By Scott Taylor
On Monday, January 16 at 8:00 am, the Office of Chief of Defence Staff issued a brief statement from General Jonathan Vance. The bilingual message stated that Vice-Admiral Mark Norman was being temporarily relieved of his duties as the Canadian Armed Forces’ vice chief of defence staff (VCDS). The notification further stated that Norman’s responsibilities as VCDS would be immediately assumed by the commander of the Royal Canadian Navy, Vice-Admiral Ron Lloyd.
The removal of Norman was a bombshell and the widespread dissemination of the notice throughout National Defence Headquarters ensured that the media were aware of it almost at once.
Phones and email in boxes lit up throughout the entire military community. Initially there was only confirmation of Norman’s removal, with absolutely zero explanation for such a drastic course of action.
With no clues to go on, everyone began speculating to fill the void.
By unfortunate coincidence, that same day The Toronto Star had published a story detailing how CDS General Jonathan Vance was going to start terminating the career of anyone in the military who was guilty of sexual misconduct. The Star story was based on an internal memo that Vance had issued back on December 16, but for many speculators the timing seemed too obvious — Vance will fire sex offenders, Norman gets fired, fill in the blank.
However, for all of us who know Norman — and in the interest of full disclosure, I do consider him to be a professional acquaintance — such an allegation made no sense.
Norman had a well-earned reputation as a straight shooter and has been a prominent promoter of recognizing the contributions of women in the defence field.
Within hours of the story breaking, additional information was leaked to the Globe and Mail — probably in an effort to spare Norman any additional public speculation about sexual misdeeds — that his firing was related to a security breach involving the disclosure of information. Again, no specific details were given.
Some began guessing that Norman was the culprit who had leaked details of Prime Minister Justin Trudeau’s Christmas holiday destination on the Aga Khan’s private island in the Bahamas.
For his part, General Vance was travelling in Europe when the story broke on January 16, and he responded to media inquiries with an email.
“I understand there is a great deal of speculation surrounding the circumstances that led to my decision with regards to Vice-Admiral Norman,” Vance wrote. “For privacy considerations, I’m unable to provide further information,” he added.

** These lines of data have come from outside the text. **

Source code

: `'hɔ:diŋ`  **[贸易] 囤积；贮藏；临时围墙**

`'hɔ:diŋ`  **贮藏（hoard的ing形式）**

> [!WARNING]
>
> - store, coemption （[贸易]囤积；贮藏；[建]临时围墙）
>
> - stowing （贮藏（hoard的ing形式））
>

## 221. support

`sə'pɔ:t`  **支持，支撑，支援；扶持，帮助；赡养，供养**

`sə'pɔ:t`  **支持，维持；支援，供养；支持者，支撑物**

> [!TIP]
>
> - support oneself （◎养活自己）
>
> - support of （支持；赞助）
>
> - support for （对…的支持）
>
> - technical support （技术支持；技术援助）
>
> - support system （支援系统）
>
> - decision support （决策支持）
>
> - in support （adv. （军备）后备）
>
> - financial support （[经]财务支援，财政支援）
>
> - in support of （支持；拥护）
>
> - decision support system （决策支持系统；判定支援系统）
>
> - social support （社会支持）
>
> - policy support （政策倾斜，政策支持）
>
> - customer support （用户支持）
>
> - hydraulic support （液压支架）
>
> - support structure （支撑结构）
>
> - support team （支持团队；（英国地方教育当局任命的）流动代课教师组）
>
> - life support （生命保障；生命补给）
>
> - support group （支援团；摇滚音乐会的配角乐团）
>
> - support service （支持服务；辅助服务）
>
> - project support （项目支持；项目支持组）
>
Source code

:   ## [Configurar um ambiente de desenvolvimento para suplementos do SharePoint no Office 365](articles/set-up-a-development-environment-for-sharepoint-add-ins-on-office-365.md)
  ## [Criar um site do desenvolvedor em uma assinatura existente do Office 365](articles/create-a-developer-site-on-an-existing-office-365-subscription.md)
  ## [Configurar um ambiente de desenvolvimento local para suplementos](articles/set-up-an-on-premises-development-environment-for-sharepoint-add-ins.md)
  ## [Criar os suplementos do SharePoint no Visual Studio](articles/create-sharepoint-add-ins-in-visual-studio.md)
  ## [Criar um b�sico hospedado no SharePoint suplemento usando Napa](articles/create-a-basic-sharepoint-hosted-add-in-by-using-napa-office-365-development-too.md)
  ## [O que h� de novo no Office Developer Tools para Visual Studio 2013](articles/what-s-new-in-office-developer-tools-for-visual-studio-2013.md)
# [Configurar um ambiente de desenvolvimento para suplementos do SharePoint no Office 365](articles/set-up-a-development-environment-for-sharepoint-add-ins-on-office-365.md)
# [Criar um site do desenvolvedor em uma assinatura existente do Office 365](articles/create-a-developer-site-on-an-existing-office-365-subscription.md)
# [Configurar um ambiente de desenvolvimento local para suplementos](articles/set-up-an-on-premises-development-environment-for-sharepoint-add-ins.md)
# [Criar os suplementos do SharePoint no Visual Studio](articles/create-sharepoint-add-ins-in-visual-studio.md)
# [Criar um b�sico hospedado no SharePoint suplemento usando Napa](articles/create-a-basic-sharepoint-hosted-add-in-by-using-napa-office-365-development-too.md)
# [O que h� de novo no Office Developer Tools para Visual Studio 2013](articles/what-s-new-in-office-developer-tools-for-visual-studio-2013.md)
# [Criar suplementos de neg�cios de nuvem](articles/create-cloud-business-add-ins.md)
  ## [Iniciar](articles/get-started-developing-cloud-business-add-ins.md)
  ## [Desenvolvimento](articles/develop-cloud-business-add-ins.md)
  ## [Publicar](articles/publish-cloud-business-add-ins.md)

This non-clarification from Vance, with the allusion that it was something of a personal nature, was akin to ladling chum in a swirling shark tank. The rumour mill kept churning at full tilt.
Additional details were drip fed to the media and, despite reporters trekking out to the front door of his suburban home, Norman maintained his silence.
Prime Minister Trudeau issued a statement that distanced himself from Norman’s firing while at the same time supporting it. “The Chief of Defence Staff took a decision and this government supports General Vance in the decision that he took,” Trudeau told reporters.
This sentiment was echoed by Minister of National Defence Harjit Sajjan, who repeated that the firing was the work of Vance.
Within 48 hours of Norman being removed from his post, the incident was drawing international attention. The BBC and the U.S. news outlets were reporting on the unprecedented removal of such a high-ranking official, in such a public fashion.
With such intense media scrutiny, more details found their way into the public domain — albeit not through official disclosure. Unnamed inside sources advised the media that Norman was being investigated by the RCMP for allegedly disclosing classified shipbuilding information to a private company. Reportedly, the timeframe for Norman’s alleged crime occurred while he was still the commander of the RCN – prior to assuming his most recent post as the VCDS in 2016.
Such a security breach, if proven to be true, will have significant repercussions for the Canadian military’s reputation, not only with the defence industry but also with allied nations.
However, because of Vance’s decision to relieve Norman without providing a clear explanation as to why, the country's second-highest military commander has endured unfounded public speculation that he was everything from a sexual deviant to a Russian spy.
Sometimes silence is not golden after all.